痛みの原因は、主に腰の関節やその周りの筋肉や靭帯にあると考えられていますが、原因ははっきりしていません。
・椎間板症
椎間板が変性する事により、椎骨や椎間関節への負担が増え、あらゆる障害を引き起こし、腰痛の原因にもなります。
・筋筋膜性腰痛症
腰の筋肉や筋膜が原因で起こります。
姿勢が悪い事により筋肉に慢性的な負荷がかかったり、スポーツなどで急激な負荷がかかったりした時に、筋肉が緊張し動きが悪くなり痛みが出やすくなります。
・心因性腰痛
明確な損傷や炎症が存在せず、何か月も続くような慢性的な腰痛を起こしている際には、心因性腰痛の可能性が疑われます。
では何故、腰痛は起こってしまうのでしょうか??
腰そのものに問題がある場合だけでなく、職業、生活習慣、日常の姿勢、ストレス、歩行、水分補給などの要因が複雑に絡んでいる為、自分の生活を改めて振り返ることが腰痛を未然に防ぎ、根本改善していくための第一歩となります。

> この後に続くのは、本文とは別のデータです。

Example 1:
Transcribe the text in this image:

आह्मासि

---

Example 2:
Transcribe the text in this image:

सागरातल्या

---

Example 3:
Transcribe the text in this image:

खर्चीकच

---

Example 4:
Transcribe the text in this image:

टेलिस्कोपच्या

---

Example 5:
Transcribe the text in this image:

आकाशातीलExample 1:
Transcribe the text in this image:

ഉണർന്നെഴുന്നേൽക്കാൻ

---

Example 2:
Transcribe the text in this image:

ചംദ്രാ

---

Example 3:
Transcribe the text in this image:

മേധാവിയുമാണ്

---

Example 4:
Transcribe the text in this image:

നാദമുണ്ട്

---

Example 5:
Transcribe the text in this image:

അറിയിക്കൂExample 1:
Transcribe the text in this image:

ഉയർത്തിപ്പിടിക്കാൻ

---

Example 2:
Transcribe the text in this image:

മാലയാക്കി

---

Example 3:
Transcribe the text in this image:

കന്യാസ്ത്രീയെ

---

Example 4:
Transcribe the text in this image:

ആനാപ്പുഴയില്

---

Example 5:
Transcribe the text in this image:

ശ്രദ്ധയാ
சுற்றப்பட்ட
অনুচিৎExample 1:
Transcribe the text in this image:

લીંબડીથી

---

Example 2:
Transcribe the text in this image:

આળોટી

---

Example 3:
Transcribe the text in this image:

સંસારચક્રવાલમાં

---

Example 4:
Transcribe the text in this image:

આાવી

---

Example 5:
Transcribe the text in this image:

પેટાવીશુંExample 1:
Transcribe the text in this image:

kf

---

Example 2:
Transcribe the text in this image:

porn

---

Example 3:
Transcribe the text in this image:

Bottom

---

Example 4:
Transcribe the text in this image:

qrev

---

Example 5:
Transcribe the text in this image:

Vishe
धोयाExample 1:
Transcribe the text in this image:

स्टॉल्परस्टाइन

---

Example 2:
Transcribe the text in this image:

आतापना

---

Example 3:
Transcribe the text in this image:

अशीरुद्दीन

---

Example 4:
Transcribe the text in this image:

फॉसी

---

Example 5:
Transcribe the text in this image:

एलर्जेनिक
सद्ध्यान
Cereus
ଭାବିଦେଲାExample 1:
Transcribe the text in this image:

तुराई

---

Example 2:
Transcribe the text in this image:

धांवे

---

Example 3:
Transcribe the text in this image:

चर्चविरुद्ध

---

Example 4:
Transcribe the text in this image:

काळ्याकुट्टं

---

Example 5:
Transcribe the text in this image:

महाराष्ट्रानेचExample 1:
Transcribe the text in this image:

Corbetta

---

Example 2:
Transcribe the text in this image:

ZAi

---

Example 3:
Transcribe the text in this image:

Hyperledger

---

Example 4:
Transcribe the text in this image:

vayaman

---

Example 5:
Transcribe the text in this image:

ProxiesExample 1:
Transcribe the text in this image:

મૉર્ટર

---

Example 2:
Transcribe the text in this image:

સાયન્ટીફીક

日常生活の中での習慣などが原因と考えられる腰痛は大きく分けて4つです。
①歩行不足
人間は2足歩行をする動物なので、歩く時間が減ってきてしまうと、骨盤が弱くなり、臀部や腰部の筋肉や関節に負担がかかってしまいます。
②水分不足
人間の身体は約60%、新生児で約80%が体液と呼ばれる水分で出来ています。なので、約60%ある水分が失われると、筋肉や関節に負担がかかってしまい、基礎代謝や血液循環が悪くなり、腰部にも大きな負担がかかってしまいます。
③長時間の同じ姿勢
日常生活や仕事等で長時間同じ姿勢でいると、動かしていないので筋肉の硬結が早まり、更に負担がかかると筋肉の膨張が起きてしまい、関節にも大きな負担が起きてしまいます。
例えば、、、
・ソファで同じ姿勢でテレビを見る。
・同じ姿勢でPC作業。
・キッチンに立って長い時間料理する。
④睡眠時間
睡眠時間が減ってしまうと、自律神経が乱れやすくなり脳の働きが低下し、動いた時に筋肉や関節に負担がかかり、特に体の要の腰にはとても負担がかかると言われています。
理想の睡眠時間は7時間なので、意識的に睡眠時間を確保できるライフスタイルを作っていきましょう!